● **Passage given**
The Hidden Cost of Hiring: Fatigue, Friction & the People We Miss

Aug 5, 2025

Introduction: The Silent Cost No One Talks About

You don’t notice it at first.

You post a job. You get responses. You tell yourself this is a good problem to have, plenty of interest, high reach, strong demand.

But soon, the volume becomes noise. The inbox becomes a black hole.
And before long, you’re making decisions based on who’s left, not who’s best.

Welcome to the modern hiring experience, where fatigue quietly reshapes outcomes, where great candidates are buried under bad processes, and where the system fails not because it’s malicious… but because it’s misaligned.

This isn’t just a job seeker’s story.
It’s also a founder’s. A recruiter’s. A manager’s.
Because no matter which side of the hiring table you sit on, the cracks are showing.

Let’s walk through it, clearly, honestly, and practically.

 

When “Good Enough” Becomes the Goal

Years ago, I hired three people back-to-back under pressure. We needed to fill roles quickly. The candidate quality was poor, but the vacancies couldn’t stay open.

I compromised.

I told myself we’d manage the gaps.
They didn’t make it past probation.

It didn’t bankrupt us. It didn’t explode in drama.
But it cost time, momentum, and energy I didn’t have.

The real cost wasn’t just restarting the hiring process.
It was the loss of belief, the moment you go from, “Let’s build something great,” to “Let’s just get through this.”

 

From Fatigue to Friction, A Day in the Process

Now switch seats.

You're a job seeker in South Africa, or anywhere with a wide job gap and limited opportunities.

You’re unemployed, qualified, and actively applying.

You find five roles. You apply.
Then another five. And another five.

Hours pass. You’re exhausted. You’ve only submitted 15 applications.
Not because you weren’t working, but because each site, each portal, each form demands the same information over and over again.

Your CV holds it all. But the system doesn’t care.
You’re forced to retype your history line by line.
Your time is devalued before the hiring process even begins.

The friction builds. The fatigue sets in.

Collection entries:

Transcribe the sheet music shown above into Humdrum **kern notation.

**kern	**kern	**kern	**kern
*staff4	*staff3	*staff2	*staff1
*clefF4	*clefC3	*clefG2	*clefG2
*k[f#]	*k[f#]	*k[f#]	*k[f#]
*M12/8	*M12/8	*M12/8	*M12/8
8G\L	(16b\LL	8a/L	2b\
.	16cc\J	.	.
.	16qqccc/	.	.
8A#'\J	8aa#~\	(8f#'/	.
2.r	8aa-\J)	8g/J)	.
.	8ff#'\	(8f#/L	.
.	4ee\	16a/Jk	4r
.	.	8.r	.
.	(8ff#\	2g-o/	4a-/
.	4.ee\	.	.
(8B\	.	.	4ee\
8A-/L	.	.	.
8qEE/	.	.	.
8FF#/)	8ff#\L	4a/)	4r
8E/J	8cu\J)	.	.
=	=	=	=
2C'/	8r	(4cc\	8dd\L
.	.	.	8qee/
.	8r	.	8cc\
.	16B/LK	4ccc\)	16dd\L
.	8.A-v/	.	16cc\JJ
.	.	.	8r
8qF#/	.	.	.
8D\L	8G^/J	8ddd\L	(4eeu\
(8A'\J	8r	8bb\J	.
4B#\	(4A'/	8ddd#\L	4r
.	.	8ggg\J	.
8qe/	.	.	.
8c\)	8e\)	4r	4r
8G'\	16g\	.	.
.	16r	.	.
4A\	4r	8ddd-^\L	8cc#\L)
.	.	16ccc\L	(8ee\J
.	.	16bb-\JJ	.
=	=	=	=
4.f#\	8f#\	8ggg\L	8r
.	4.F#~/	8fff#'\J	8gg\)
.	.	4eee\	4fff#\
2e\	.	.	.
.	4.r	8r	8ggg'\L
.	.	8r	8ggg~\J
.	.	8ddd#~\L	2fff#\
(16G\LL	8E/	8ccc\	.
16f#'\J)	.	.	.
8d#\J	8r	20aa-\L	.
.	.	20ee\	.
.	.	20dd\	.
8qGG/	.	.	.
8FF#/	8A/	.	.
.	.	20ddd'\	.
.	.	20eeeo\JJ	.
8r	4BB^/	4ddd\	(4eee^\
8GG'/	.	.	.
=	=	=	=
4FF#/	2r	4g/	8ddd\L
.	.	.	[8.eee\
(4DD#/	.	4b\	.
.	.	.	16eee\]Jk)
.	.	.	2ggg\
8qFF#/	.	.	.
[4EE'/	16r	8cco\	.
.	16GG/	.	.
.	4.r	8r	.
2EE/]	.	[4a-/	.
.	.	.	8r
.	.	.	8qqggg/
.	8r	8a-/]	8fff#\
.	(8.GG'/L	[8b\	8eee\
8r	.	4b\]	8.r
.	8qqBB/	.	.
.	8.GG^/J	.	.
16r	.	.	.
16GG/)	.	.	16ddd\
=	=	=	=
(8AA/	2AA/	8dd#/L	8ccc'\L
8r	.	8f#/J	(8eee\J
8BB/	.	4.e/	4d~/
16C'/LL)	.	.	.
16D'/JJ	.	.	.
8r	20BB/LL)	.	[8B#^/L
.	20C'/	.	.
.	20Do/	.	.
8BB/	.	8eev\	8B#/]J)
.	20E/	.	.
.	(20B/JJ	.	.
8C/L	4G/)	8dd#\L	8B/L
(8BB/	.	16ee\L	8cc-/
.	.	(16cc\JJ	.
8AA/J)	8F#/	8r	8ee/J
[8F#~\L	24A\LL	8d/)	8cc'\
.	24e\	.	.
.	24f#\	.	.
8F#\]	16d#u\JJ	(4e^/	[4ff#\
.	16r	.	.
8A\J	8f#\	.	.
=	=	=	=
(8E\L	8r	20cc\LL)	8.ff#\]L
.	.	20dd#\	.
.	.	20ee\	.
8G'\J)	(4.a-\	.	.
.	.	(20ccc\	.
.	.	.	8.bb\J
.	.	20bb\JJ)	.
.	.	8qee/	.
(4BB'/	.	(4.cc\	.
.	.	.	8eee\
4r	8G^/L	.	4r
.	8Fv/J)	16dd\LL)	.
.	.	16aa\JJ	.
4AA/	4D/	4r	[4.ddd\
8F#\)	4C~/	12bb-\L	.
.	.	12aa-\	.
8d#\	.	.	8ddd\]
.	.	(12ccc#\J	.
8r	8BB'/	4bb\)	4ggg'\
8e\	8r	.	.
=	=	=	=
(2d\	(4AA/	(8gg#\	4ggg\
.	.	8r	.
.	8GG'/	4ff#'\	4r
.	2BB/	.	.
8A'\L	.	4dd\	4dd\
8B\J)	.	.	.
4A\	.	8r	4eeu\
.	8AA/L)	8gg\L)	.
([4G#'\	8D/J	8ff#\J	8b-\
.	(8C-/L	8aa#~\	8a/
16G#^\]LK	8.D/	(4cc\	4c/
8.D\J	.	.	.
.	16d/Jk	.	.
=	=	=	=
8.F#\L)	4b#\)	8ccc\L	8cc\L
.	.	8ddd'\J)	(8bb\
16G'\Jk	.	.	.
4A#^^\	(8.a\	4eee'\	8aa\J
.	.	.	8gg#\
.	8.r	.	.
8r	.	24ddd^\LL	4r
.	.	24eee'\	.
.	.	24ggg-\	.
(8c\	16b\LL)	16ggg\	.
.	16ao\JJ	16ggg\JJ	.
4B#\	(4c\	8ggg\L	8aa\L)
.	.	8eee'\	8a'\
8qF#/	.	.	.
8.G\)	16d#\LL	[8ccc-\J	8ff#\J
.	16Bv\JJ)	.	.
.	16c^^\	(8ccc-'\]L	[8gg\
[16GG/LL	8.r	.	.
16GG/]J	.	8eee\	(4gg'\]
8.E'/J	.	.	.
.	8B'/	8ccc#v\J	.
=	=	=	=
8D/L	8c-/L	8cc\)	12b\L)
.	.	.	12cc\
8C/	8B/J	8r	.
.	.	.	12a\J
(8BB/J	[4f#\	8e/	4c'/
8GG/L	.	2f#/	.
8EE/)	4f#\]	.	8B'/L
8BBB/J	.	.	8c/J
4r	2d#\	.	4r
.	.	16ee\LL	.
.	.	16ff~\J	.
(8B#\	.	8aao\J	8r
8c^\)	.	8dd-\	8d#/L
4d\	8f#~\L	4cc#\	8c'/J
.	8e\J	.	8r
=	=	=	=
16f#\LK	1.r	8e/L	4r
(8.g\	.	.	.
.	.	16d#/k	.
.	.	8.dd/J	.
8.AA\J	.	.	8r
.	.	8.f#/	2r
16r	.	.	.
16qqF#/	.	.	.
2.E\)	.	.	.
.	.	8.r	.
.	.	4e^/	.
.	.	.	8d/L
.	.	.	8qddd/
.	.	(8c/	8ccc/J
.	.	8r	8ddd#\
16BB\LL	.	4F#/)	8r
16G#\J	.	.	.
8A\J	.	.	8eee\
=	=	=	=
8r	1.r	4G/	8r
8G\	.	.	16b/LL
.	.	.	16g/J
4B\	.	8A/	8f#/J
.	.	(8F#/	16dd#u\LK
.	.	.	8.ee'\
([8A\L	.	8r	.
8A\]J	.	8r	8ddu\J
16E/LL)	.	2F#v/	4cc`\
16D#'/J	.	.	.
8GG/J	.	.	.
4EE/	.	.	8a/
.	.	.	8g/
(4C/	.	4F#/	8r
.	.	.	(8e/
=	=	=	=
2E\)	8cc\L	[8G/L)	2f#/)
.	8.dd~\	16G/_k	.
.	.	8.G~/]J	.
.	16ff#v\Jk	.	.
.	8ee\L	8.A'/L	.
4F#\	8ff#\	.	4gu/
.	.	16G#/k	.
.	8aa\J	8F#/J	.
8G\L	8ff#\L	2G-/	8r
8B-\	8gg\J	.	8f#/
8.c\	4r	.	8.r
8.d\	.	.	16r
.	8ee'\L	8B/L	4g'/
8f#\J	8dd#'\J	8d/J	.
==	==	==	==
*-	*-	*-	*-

● **To-do list**
• a. Transcribe the portion of the hiring article from "Introduction: The Silent" to "not who’s best.", including both of those phrases.
• b. Summarize the article on hiring fatigue in two sentences.
• c. Extend the article on hiring fatigue, beginning directly after its final sentence.

● **Results by task**
• a.
Introduction: The Silent Cost No One Talks About

You don’t notice it at first.

You post a job. You get responses. You tell yourself this is a good problem to have, plenty of interest, high reach, strong demand.

But soon, the volume becomes noise. The inbox becomes a black hole.
And before long, you’re making decisions based on who’s left, not who’s best.

• b. The article argues that fatigue and misaligned processes quietly reshape hiring outcomes for founders, recruiters, managers, and job seekers alike, so that decisions are made on who is left rather than who is best. It illustrates this with the author's rushed hiring of three people who did not make it past probation, costing time, momentum, and energy, and with a qualified job seeker who, forced to retype the same information on every site, submits only 15 applications after hours of effort.

• c.
And by the 20th application, your energy is gone.

This isn’t laziness. It’s inefficiency.
It’s a workflow that drains the very people it’s trying to attract.

 

The Joke That Isn’t Funny

Ask any recruiter or hiring manager, and they’ll tell you, with a half-smile:

“Just wait until the job goes live. The flood begins.”

They’ve said it so often, it’s become a meme.

Because they know what’s coming:

  • Dozens of applicants with no relevant experience

  • Pages of buzzwords and keyword stuffing

  • People applying out of hope, not fit

It’s not that job seekers are wrong to try.
They’re being forced to be aspirational, there aren’t enough jobs to go around.

But that sheer volume dilutes signal.
Even great candidates blend in.
The inbox becomes white noise.

Recruiters don’t talk about this like a crisis, they laugh about it because they’re tired.

 

What Gets Missed (and Who)

Years ago, I rejected a candidate.

She made it far in the process, but something in the interview didn’t click.
Later, I found out she joined a competitor.

They raved about her.

Turns out, she was exactly what we needed just not in that moment, not in that mindset, not with the energy I had left.

I was drained.
I needed clarity.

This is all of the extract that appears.